■ INSTRUCTIONS FOR THE TASK: The answer must be an exact reproduction of the lines from the start of the records below through the line containing "cells show low", and nothing more.

■ SOURCE DATA:

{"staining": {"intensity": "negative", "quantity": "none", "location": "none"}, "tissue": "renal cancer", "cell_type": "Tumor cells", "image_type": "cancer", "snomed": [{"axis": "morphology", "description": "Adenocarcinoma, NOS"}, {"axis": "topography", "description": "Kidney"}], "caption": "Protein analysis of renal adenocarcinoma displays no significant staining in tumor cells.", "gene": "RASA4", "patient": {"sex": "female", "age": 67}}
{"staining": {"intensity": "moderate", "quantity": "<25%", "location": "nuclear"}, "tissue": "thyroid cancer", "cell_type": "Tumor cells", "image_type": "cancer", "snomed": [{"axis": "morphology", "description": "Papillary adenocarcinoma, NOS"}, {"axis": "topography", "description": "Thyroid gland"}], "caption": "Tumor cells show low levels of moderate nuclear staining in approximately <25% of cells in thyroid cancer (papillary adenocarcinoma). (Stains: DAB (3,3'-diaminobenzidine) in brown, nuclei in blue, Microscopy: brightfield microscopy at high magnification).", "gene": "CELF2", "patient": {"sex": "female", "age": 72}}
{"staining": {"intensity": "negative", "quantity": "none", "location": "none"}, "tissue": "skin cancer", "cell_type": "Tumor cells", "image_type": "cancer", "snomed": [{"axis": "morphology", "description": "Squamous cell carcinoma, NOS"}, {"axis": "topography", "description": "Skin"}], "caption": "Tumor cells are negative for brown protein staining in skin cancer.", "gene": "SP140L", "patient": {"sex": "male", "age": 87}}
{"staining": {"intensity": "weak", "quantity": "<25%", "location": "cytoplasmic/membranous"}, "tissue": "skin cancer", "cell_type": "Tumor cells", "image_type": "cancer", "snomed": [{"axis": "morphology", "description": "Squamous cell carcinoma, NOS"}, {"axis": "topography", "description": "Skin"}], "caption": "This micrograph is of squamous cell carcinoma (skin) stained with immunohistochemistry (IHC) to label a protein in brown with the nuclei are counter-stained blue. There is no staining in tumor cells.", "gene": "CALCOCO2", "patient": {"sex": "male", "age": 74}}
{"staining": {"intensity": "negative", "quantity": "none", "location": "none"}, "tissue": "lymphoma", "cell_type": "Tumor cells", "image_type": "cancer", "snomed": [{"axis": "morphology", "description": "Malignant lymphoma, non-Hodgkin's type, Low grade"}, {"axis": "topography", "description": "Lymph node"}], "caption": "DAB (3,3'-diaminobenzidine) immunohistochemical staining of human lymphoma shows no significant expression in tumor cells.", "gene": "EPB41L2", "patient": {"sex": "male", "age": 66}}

■ EXERCISE SOLUTION:
{"staining": {"intensity": "negative", "quantity": "none", "location": "none"}, "tissue": "renal cancer", "cell_type": "Tumor cells", "image_type": "cancer", "snomed": [{"axis": "morphology", "description": "Adenocarcinoma, NOS"}, {"axis": "topography", "description": "Kidney"}], "caption": "Protein analysis of renal adenocarcinoma displays no significant staining in tumor cells.", "gene": "RASA4", "patient": {"sex": "female", "age": 67}}
{"staining": {"intensity": "moderate", "quantity": "<25%", "location": "nuclear"}, "tissue": "thyroid cancer", "cell_type": "Tumor cells", "image_type": "cancer", "snomed": [{"axis": "morphology", "description": "Papillary adenocarcinoma, NOS"}, {"axis": "topography", "description": "Thyroid gland"}], "caption": "Tumor cells show low levels of moderate nuclear staining in approximately <25% of cells in thyroid cancer (papillary adenocarcinoma). (Stains: DAB (3,3'-diaminobenzidine) in brown, nuclei in blue, Microscopy: brightfield microscopy at high magnification).", "gene": "CELF2", "patient": {"sex": "female", "age": 72}}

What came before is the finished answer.